妖怪大戦争
愛と平和の大冒険ファンタジー! ババーン! …って、もう少しマシな宣伝文句はないものか? って、そんなことはどうでもいいのですが、1968年大映映画『妖怪大戦争』をリメイクというか、「妖怪がたくさん出てくる」ところだけ受け継いだ、ほとんどオリジナルの新作でございます。
油すましやヌリカベ、砂かけ婆などのメジャーどころから、よく知らないマイナーな妖怪が山をなして大挙出演、あ、こんな妖怪も出てる! みたいな、妖怪好きの方なら大喜び、妖怪デザインは『妖怪百物語』やオリジナル『妖怪大戦争』のテイストを残しつつアップツーデートな印象、しかも“くだん”は『遊星からの物体X』ばりに気色悪いかと思ったら、ぬいぐるみ丸出しの“すねこすり”とか、特殊メイクとか、CGとか、色んな技法で妖怪が作られており、この統一感の無さ、ゴッタ煮なところが祝祭感+うさんくささをかもしだして、よろしゅうございました。
水木しげる・京極夏彦・荒俣宏・宮部みゆきがプロデュースチーム「怪」を結成、ストーリー、考証、妖怪デザインやら何やら口出しされたようで、この映画の肝と思われる、「そもそも妖怪とはどのようなものか?」がしっかりしておりグーでございます。
とはいえ、「妖怪に関する考察」をしっかり導入してしまったおかげで血湧き肉躍る「大戦争」を描けなくなってしまったようです。妖怪は、「人間的な復讐やら争いはしない、戦争はしない」ということで、『妖怪大戦争』なのに妖怪は戦争しないという、看板に偽りあり状態でございます。
しかし、そこはさすが、人を食ったトンチにかけては定評ある(ないか?)三池崇史監督、戦争しない妖怪が、悪の化身・魔人加藤をどのようにして打ち破るのか? という難問に見事に一ヶの解答を与えており、私は深い感銘を受けたのであった。
それはともかく三池監督、この『妖怪大戦争』を「ご家族向け娯楽作」として成立させつつ、微妙にそれを踏みはずして異化というか脱構築というか、私のような実直・素直な映画ファンから、ちょっとスレた映画マニアまでお喜びいただける作品に仕上げております、が、真面目な人はずっこけるかも知れませんね。

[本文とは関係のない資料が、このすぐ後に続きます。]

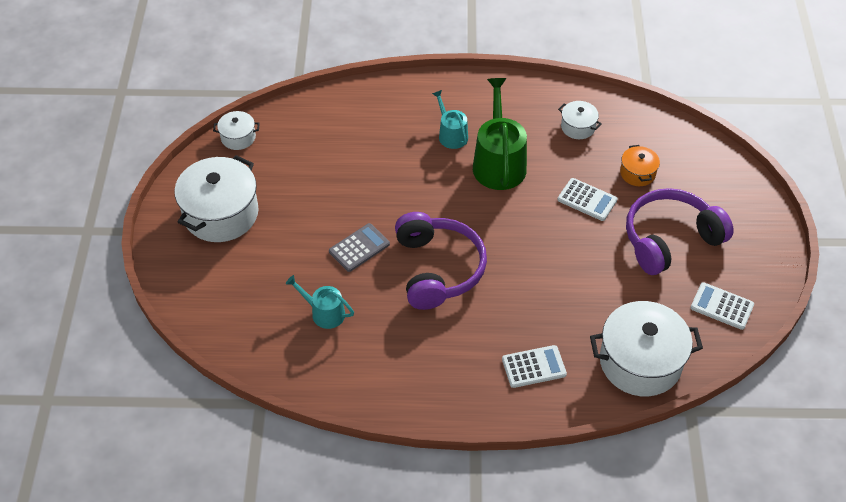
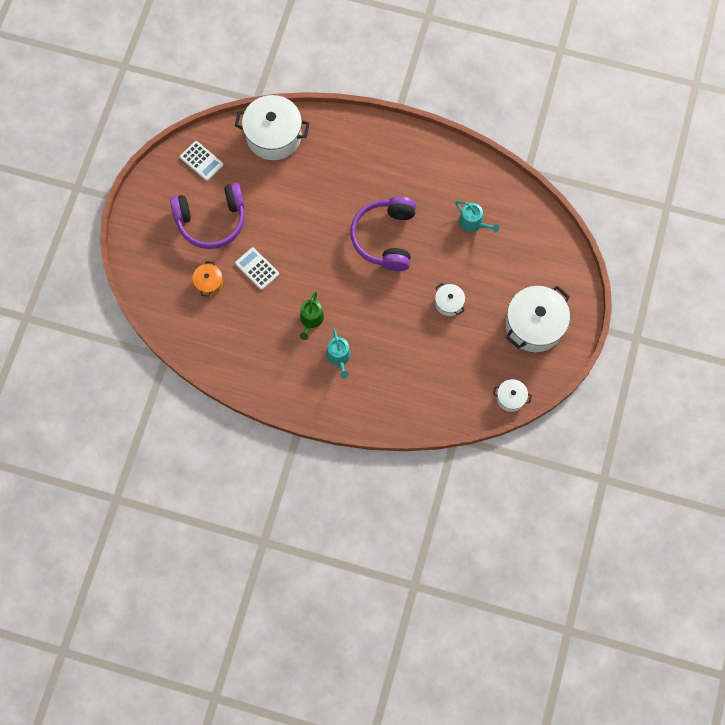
camera: 165 degrees left, 20 degrees up
grey calculator [329,223,390,272] -> none
green watering can [473,78,527,190] -> green watering can [300,291,324,340], size x0.55
white calculator [502,345,567,388] -> none
white pot [558,101,602,139] -> white pot moved to [435,283,465,316]

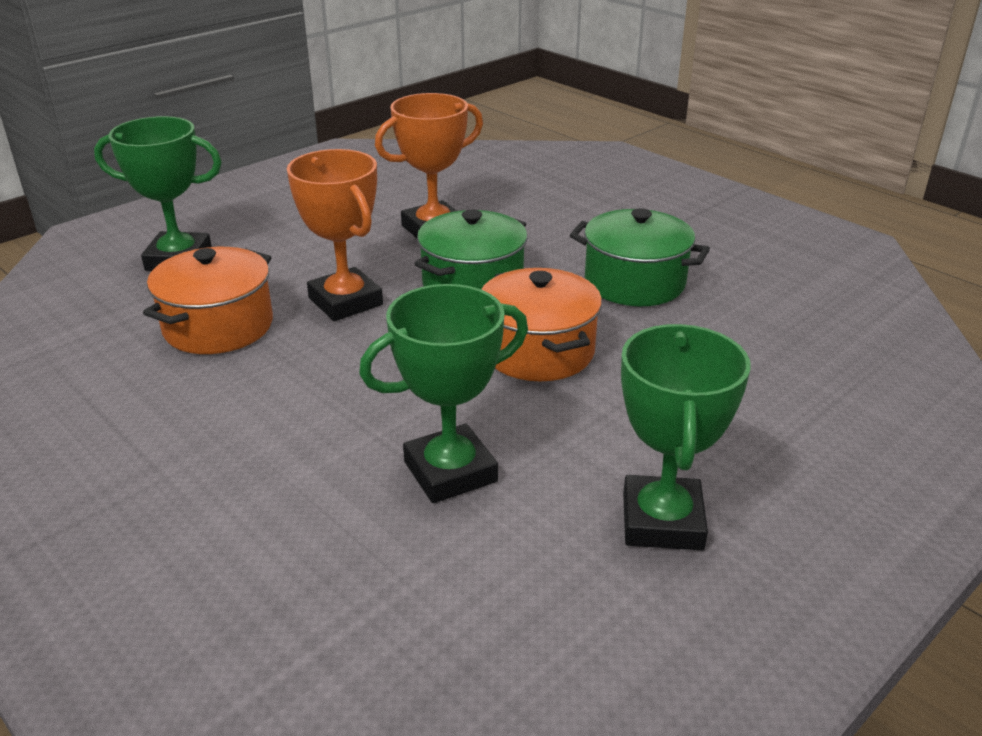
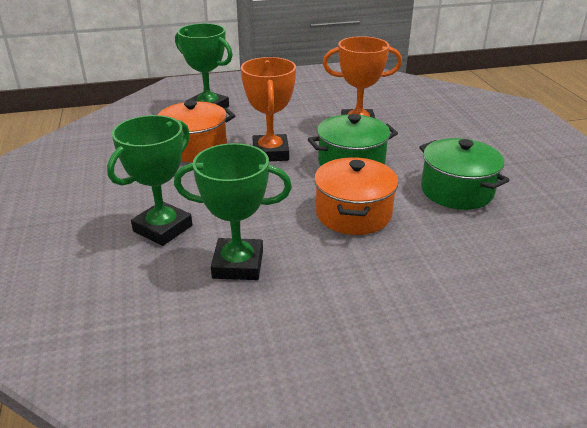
camera: 30 degrees right, 0 degrees up
green trophy [621,324,751,550] -> green trophy moved to [107,115,192,246]

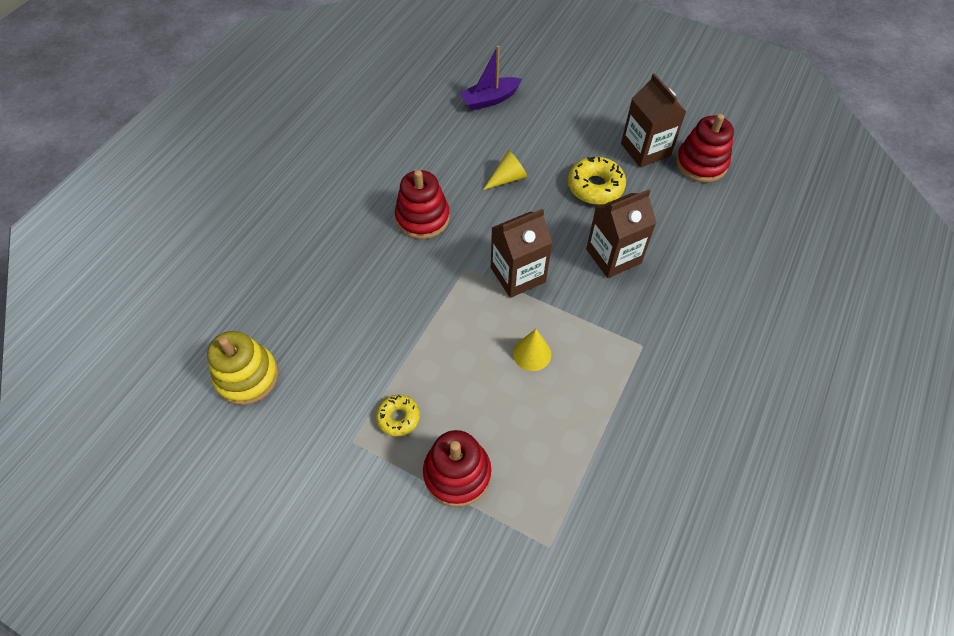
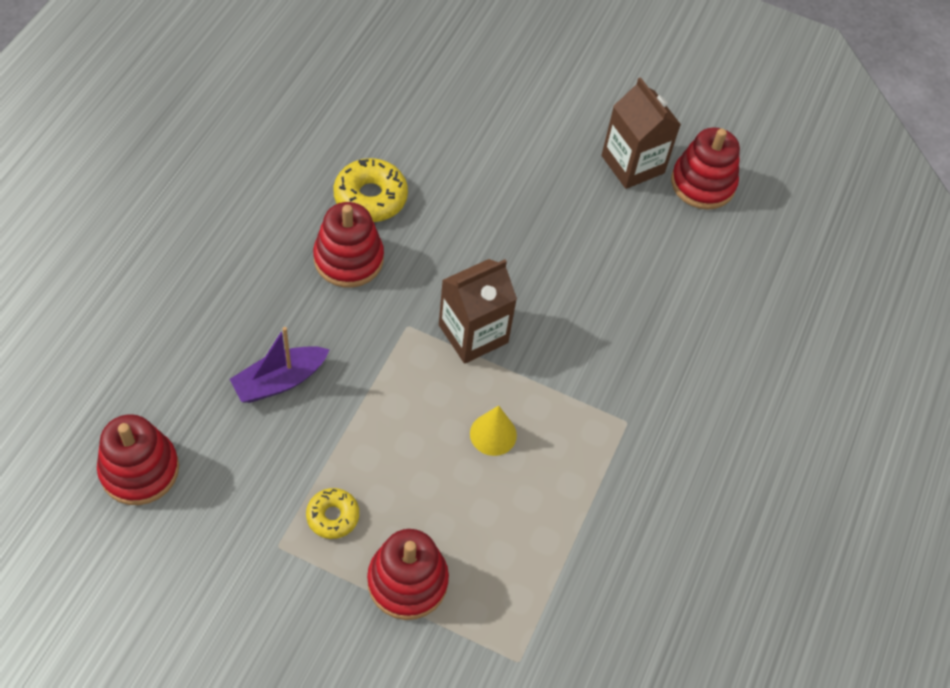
camera: 10 degrees left, 0 degrees up
yellow stacking toy [207,331,279,405] -> red stacking toy [97,414,179,505]
purple boat [459,45,522,111] -> purple boat moved to [230,327,330,403]
yellow cone [483,150,528,190] -> none
yellow donut [568,157,626,205] -> yellow donut moved to [334,158,408,222]
brown carton [586,189,656,278] -> none

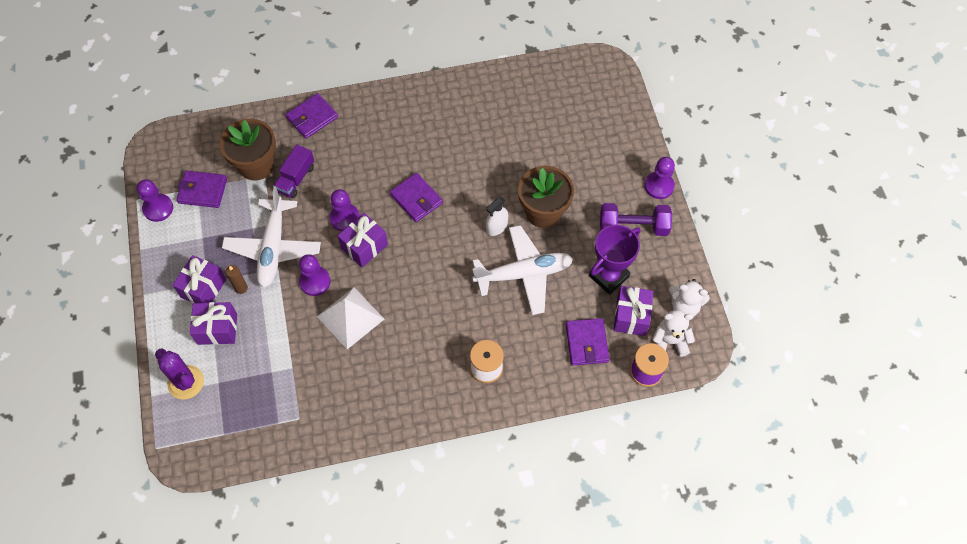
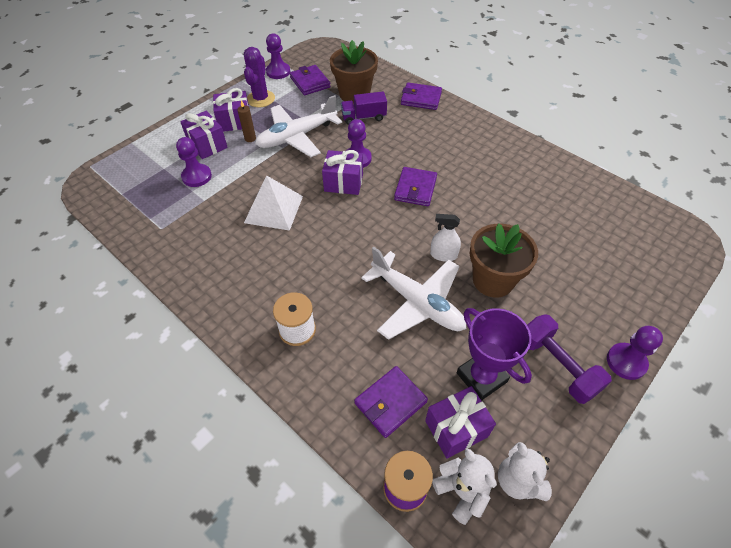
camera: 55 degrees right, 10 degrees down
purple cactus [155,349,204,400] -> purple cactus moved to [244,47,275,107]
purple pawn [299,254,331,296] -> purple pawn moved to [176,137,212,187]
purple trophy [589,225,640,295] -> purple trophy turned 45 degrees clockwise [457,308,532,401]

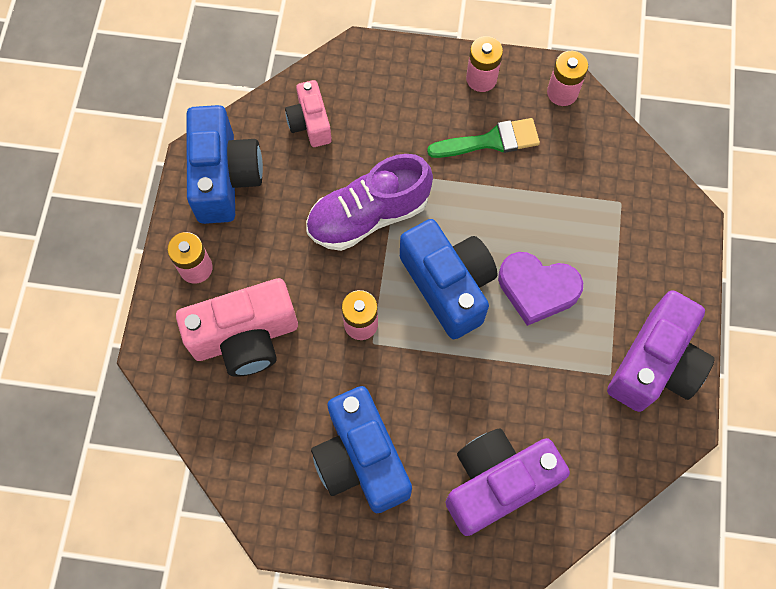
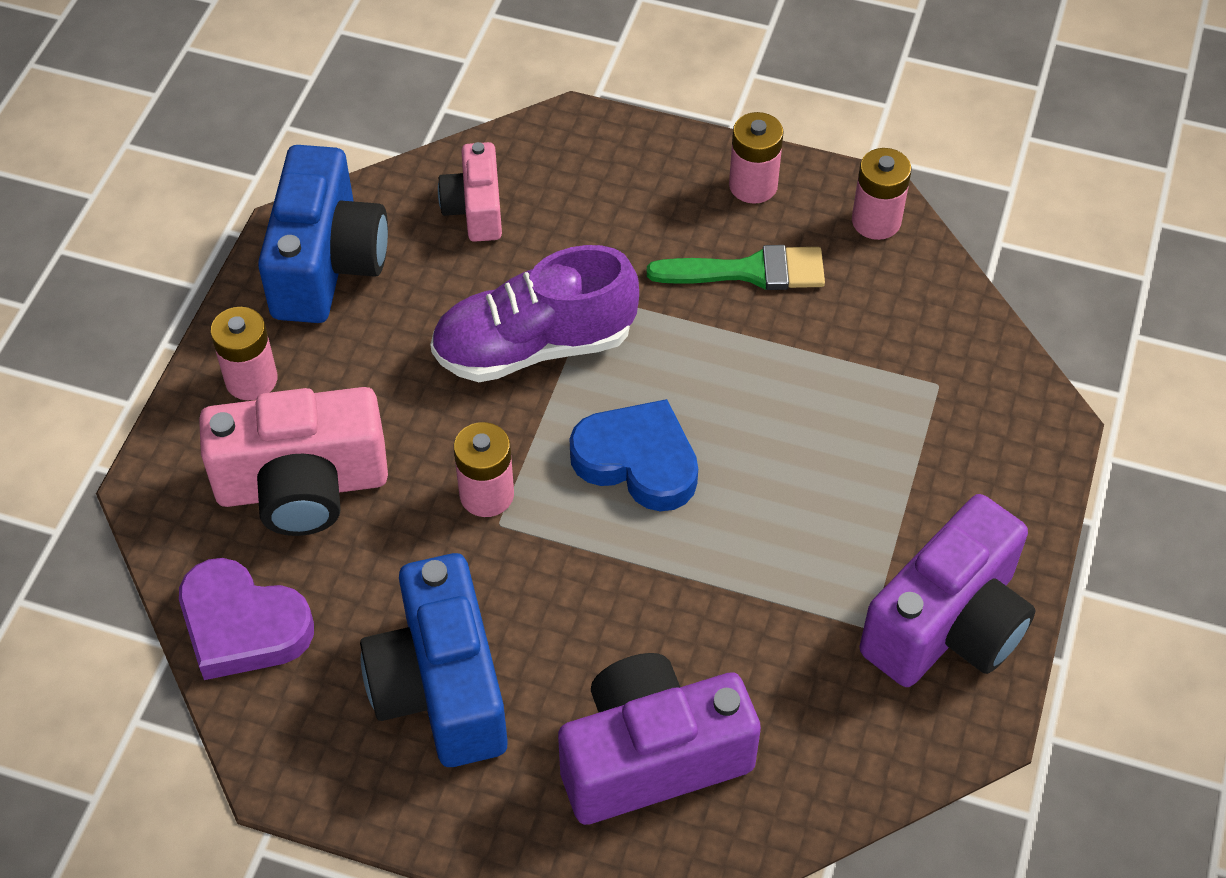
camera: 10 degrees right, 15 degrees down
blue camera [400,219,498,339] -> blue heart [570,399,698,511]
purple heart [498,252,583,326] -> purple heart moved to [179,558,314,680]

そんなことはどうでもいいのですが、三池監督作品はこれまでも、ジャンル・ムーヴィーでありながらそこを踏みはずしてしまうところが多々あって、普通に「映画の完成度」を上げることを拒否しているように見受けられます。
『殺し屋1』『DEAD OR ARRIVE 犯罪者』『サラリーマン金太郎』なんかは、そこらへんがすこぶる面白く、逆に『アンドロメディア』『着信アリ』『ゼブラーマン』はそこらへんが残念な感じでしたが、今回は三池監督のそういうなんだかよくわからないところが「妖怪」という題材とうまくマッチした、と、私は一人ごちたのでした。
主演・神木隆之介くん、妖怪にビビりまくる前半、お見事なリアクション演技、最高に気色よいです。これくらい怖がってくれると本当に嬉しいものなのです。ってよくわかりませんが、ビビりのリアクション演技では、『宇宙戦争』のダコタ・ファニングを超えたかも? 西のダコタ、東の神木と並び称したい。その他、有名俳優さんが誰が誰だかさっぱりわからない扮装で登場したり、というのも三池監督らしくちょっと意地悪な感じ、オススメでございます。